If you’ve ever visited an optometrist for a routine eye exam, you’ve likely encountered a bioimaging device that requires you to position your chin and forehead against it. This technology, known as optical coherence tomography (OCT), is a staple in eye clinics worldwide. OCT employs light waves to capture high-resolution, cross-sectional images of the retina, providing a non-invasive means to diagnose and monitor various eye conditions.
The development of bioimaging devices, whether for retinal or in-vivo imaging within the human body, demands compact and efficient designs to produce high-quality images. However, traditional OCT devices, which rely on mechanical components like spinning mirrors, are prone to mechanical failures.
Researchers at the University of Colorado Boulder have unveiled a groundbreaking bioimaging device that operates with significantly lower power and without mechanical parts. This innovation, detailed in a recent study published in Optics Express, holds potential for enhancing the detection of eye and heart conditions.
Revolutionary Non-Mechanical Design
The team of engineers developed a device that utilizes a process called electrowetting to alter the surface shape of a liquid, enabling optical functions. “We are really excited about using one of our devices, in particular for retinal imaging,” said Samuel Gilinsky, the study’s lead author and a recent PhD graduate in electrical engineering. “This could be a critical technique for in-vivo imaging for inside our bodies.”
By eliminating the need for scanning mirrors, the new device requires less electrical power than traditional OCT and bioimaging devices. “The benefits of non-mechanical scanning is that you eliminate the need to physically move objects in your device, which reduces any sources of mechanical failure and increases the overall longevity of the device itself,” Gilinsky explained.
The research team, which includes experts like Juliet Gopinath, Shu-Wei Huang, Victor Bright, Jan Bartos, Eduardo Miscles, and Jonathan Musgrave, emphasizes the importance of creating OCT systems that are compact, lightweight, and safe for human use. “Our work presents an opportunity where we can hopefully detect health conditions earlier and improve the lives of people,” noted Gopinath.
Testing with Zebrafish: A Surprising Ally
To evaluate the device’s biomedical imaging capabilities, the researchers turned to an unexpected subject: zebrafish. These aquatic creatures are often used in OCT research due to the similarity between their eye structure and that of humans. The study focused on identifying the cornea, iris, and retina within the zebrafish.
Achieving in-vivo or other bioimaging requires scientists to identify the structure of samples, such as eyes or internal organs. The research team aimed for benchmarks of 10 microns in axial resolution and around 5 microns in lateral resolution, both smaller than a human hair’s width. “The interesting result was that we were able to actually delineate the cornea and iris in our images,” Gilinsky remarked. “We were able to meet the resolution targets we aimed for, which was exciting.”
This successful testing opens new possibilities for mapping retinal aspects crucial for diagnosing eye conditions like age-related macular degeneration and glaucoma. Furthermore, Gilinsky highlighted the potential for the bioimaging technique to delineate human coronary features, aiding in the diagnosis of heart disease, the leading cause of death in the United States.

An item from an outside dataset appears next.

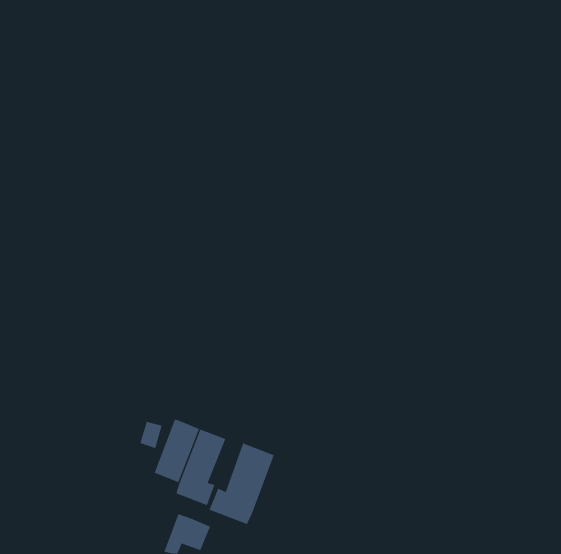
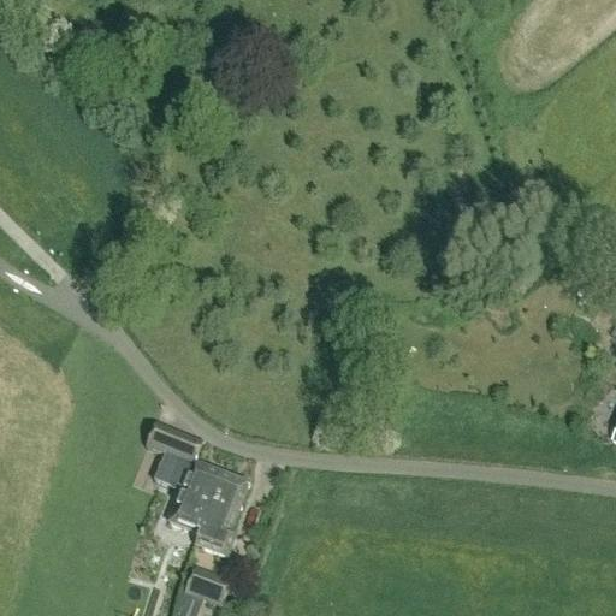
building: none -> [147,420,205,462]
building: [209,443,275,525] -> none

Future Prospects and Implications
With expertise in microscopy systems, the research team is optimistic about developing endoscopes that could transform bioimaging technology. “There is a growing push to make endoscopes as small in diameter and flexible as possible to cause as little discomfort as possible,” Gilinsky said. “By using our components, we can maintain a very small-scale optical system compared to a mechanical scanner that can help OCT technologies.”
This project, funded by the Office of Naval Research, National Institutes of Health, and the National Science Foundation, represents a significant step forward in medical imaging technology. As the research progresses, the potential for earlier detection and improved treatment of eye and heart conditions could have profound implications for healthcare worldwide.
The announcement comes at a time when advancements in medical technology are increasingly crucial for addressing global health challenges. As the University of Colorado Boulder’s team continues to refine their device, the promise of more effective diagnostics and enhanced patient outcomes remains on the horizon.